I just got a 20 gallon long (which I have always wanted!) at petsmarts $1 a gallon sale. I have been collecting the stuff I need to do a planted tank. I have so far the stuff to make my MTS and a black sand cap. So I still have a bunch to buy. When I get it all I will start my first tank journal.
My question is: Can Bolivian Rams and Juliochromis (sp.) exist together? They are the fish I am most in love with and I would love them in my high tech planted tank! Any advice would be appreciated.

thanks
Teddy


----------



## junebug (Aug 5, 2013)

Rams do better in a larger tank. I'm not sure about juliochromis, never kept them and I haven't researched them much. Generally cichlids (especially the more aggressive ones) do better in species tanks.


----------



## Michael (Jul 20, 2010)

I have merged your duplicate threads.

To answer your question, no. The rams are South American fish which prefer soft, acid water. Julidochromis come from Lake Tanganyika and like hard, alkaline water. They are also much more aggressive than rams.

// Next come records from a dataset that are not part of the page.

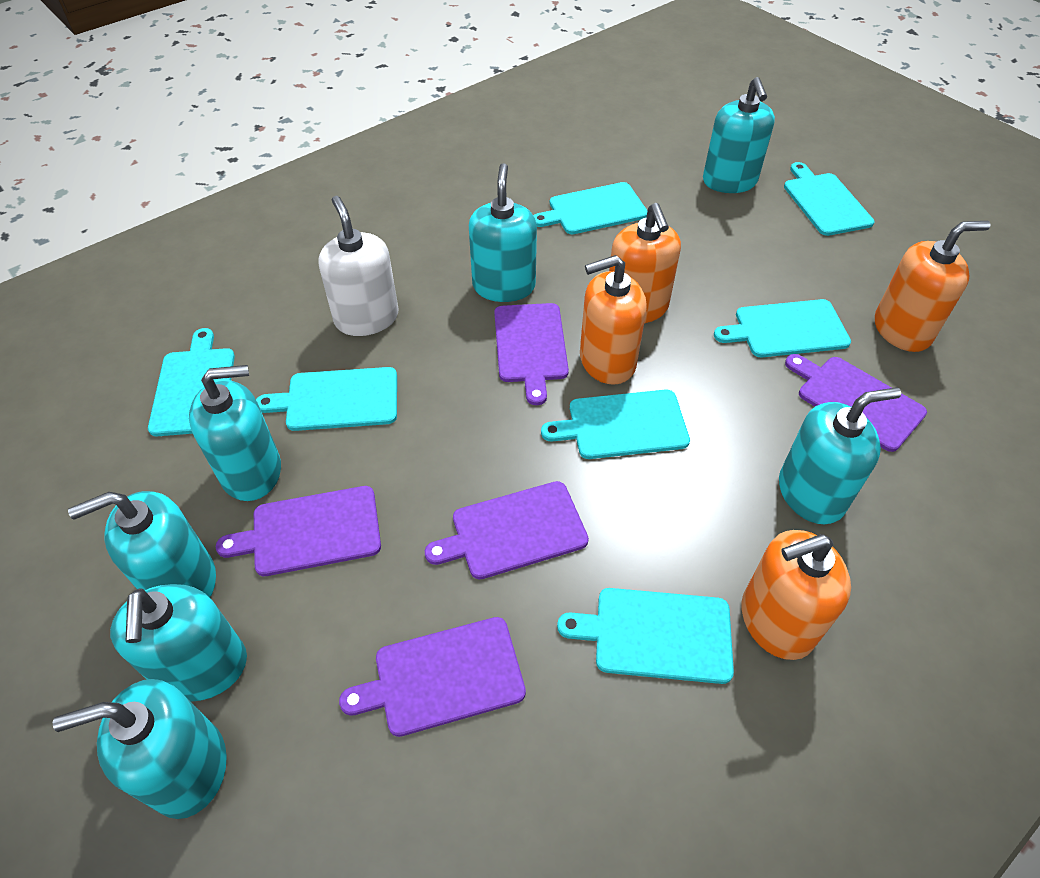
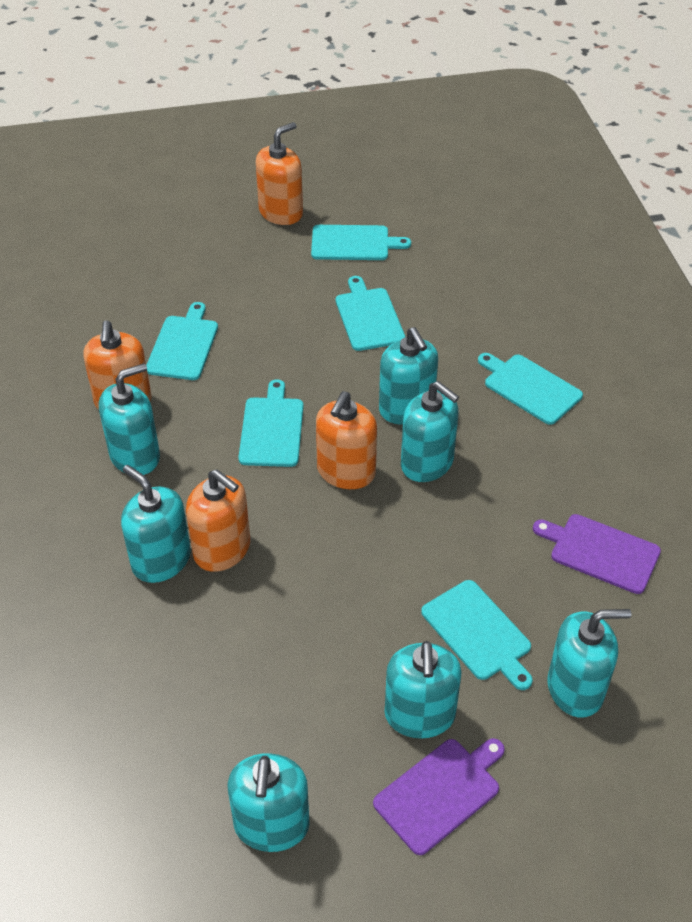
purple cutting board: 5 -> 2
turquoise cutting board: 7 -> 6
white soap dispenser: 1 -> 0

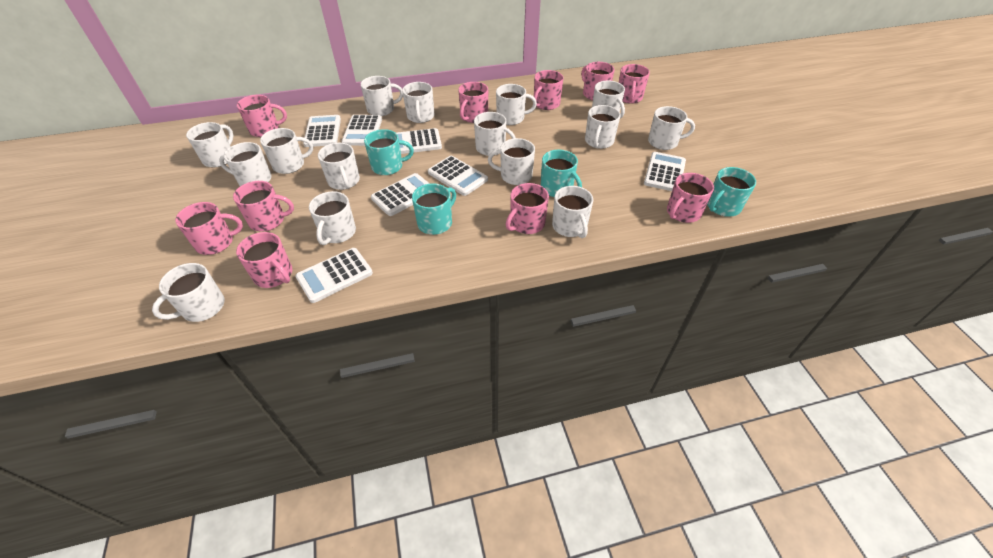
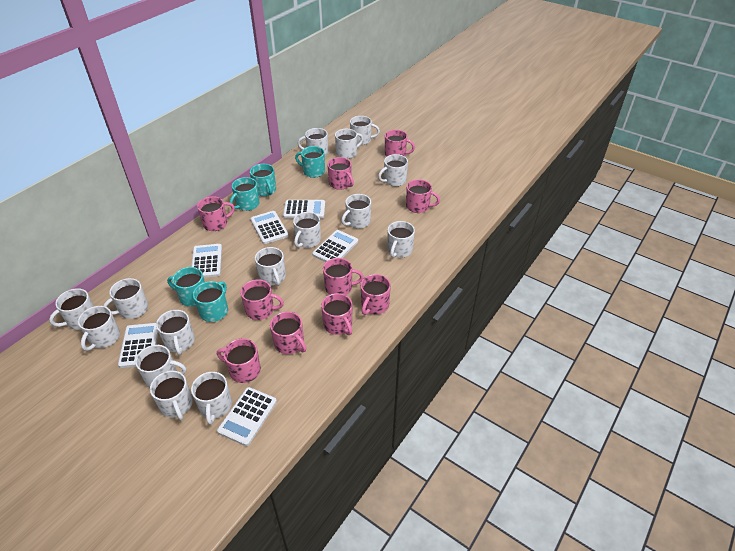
turquoise mug: 4 -> 5
white calculator: 7 -> 6

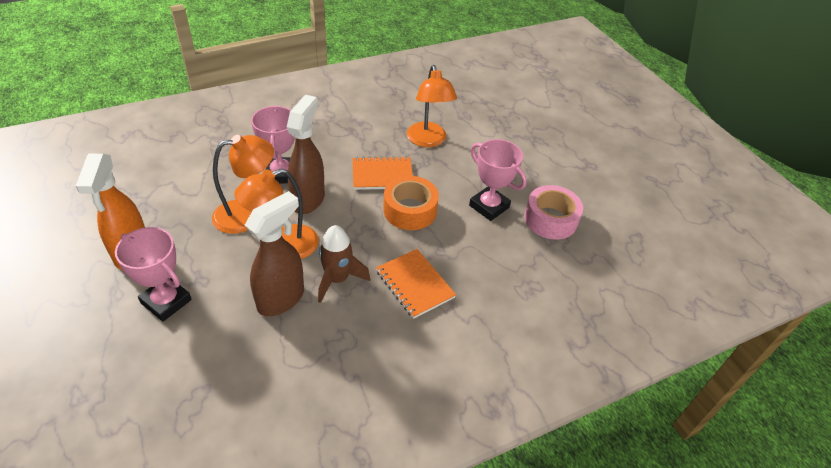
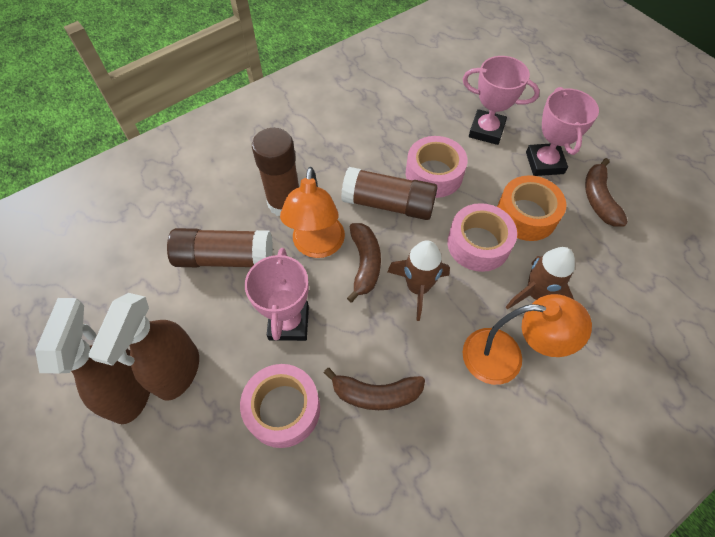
brown banana: 0 -> 3
brown glue stick: 0 -> 3
brown rocket: 1 -> 2
orange lamp: 3 -> 2
orange notebook: 2 -> 0
orange spray bottle: 1 -> 0
pink tape: 1 -> 3

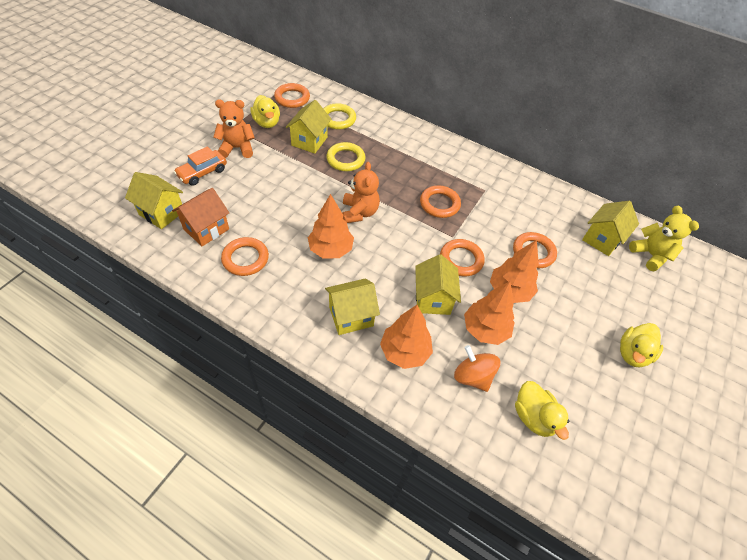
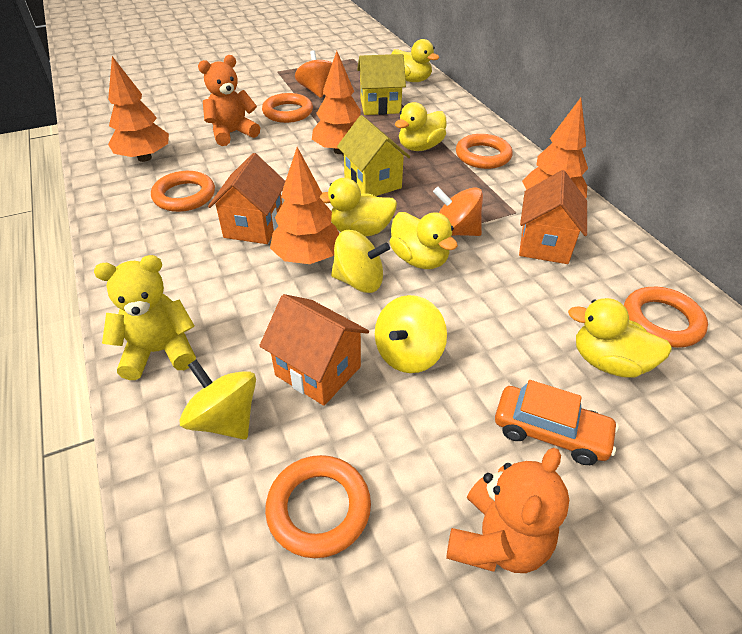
orange house: 1 -> 3
orange spinning top: 1 -> 2
yellow duck: 3 -> 5
yellow house: 5 -> 2
yellow ring: 2 -> 0
yellow spinning top: 0 -> 3

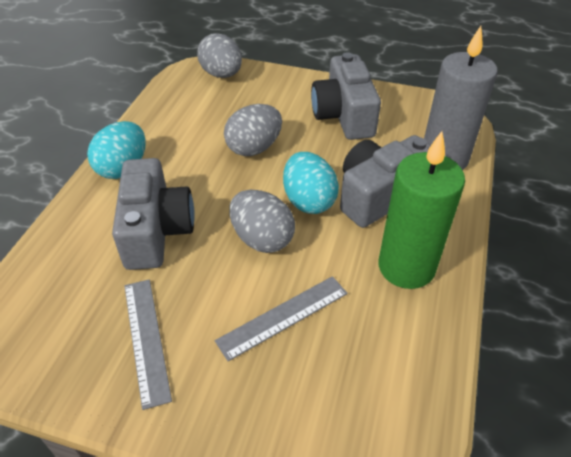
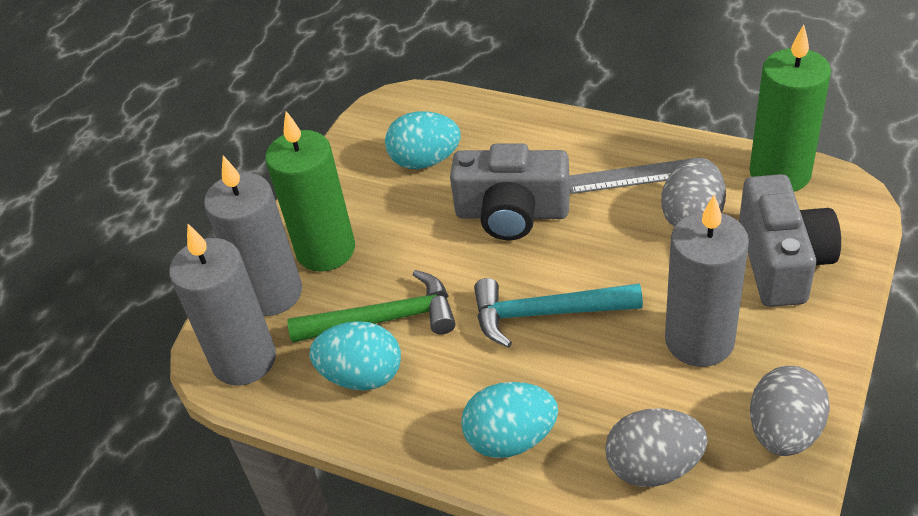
green candle: 1 -> 2
green hammer: 0 -> 1
grey camera: 3 -> 2
grey candle: 1 -> 3
grey ruler: 2 -> 1
turquoise egg: 2 -> 3
turquoise hammer: 0 -> 1

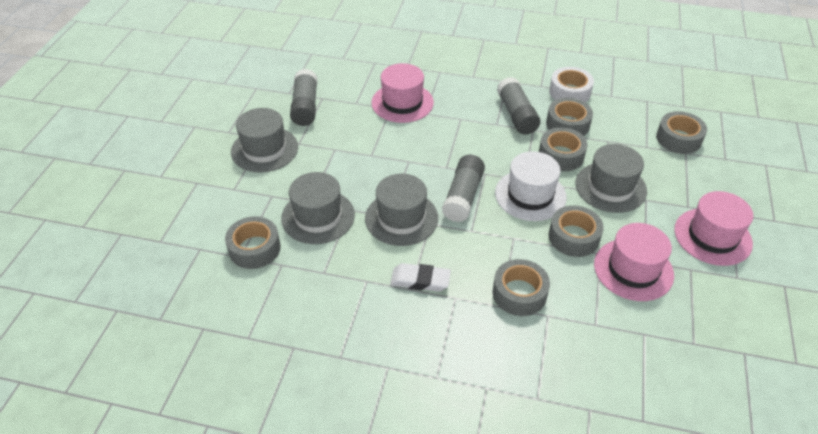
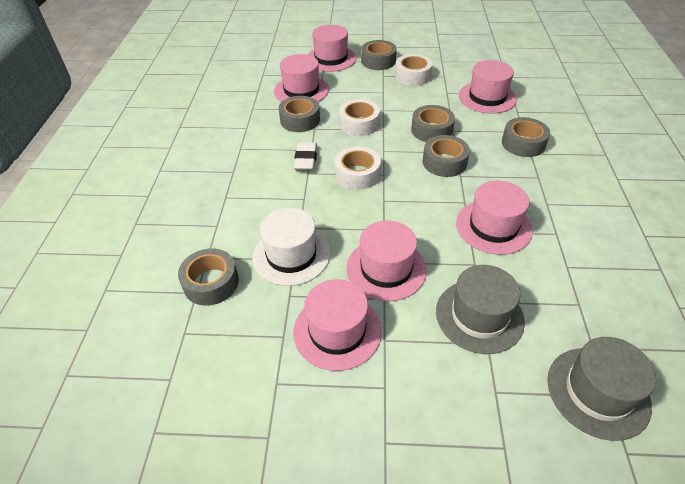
grey glue stick: 3 -> 0
grey hat: 4 -> 2
pink hat: 3 -> 6
white tape: 1 -> 3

Pick which of the two you want to keep, then research required water chemistry and what species might be good companions. I suggest Seriously Fish http://www.seriouslyfish.com/ as a very good fish reference site.


----------



## teddyray2 (Oct 27, 2013)

OK, I guess I will set-up 2 tanks cause I like them both. Thanks for the info everyone.


----------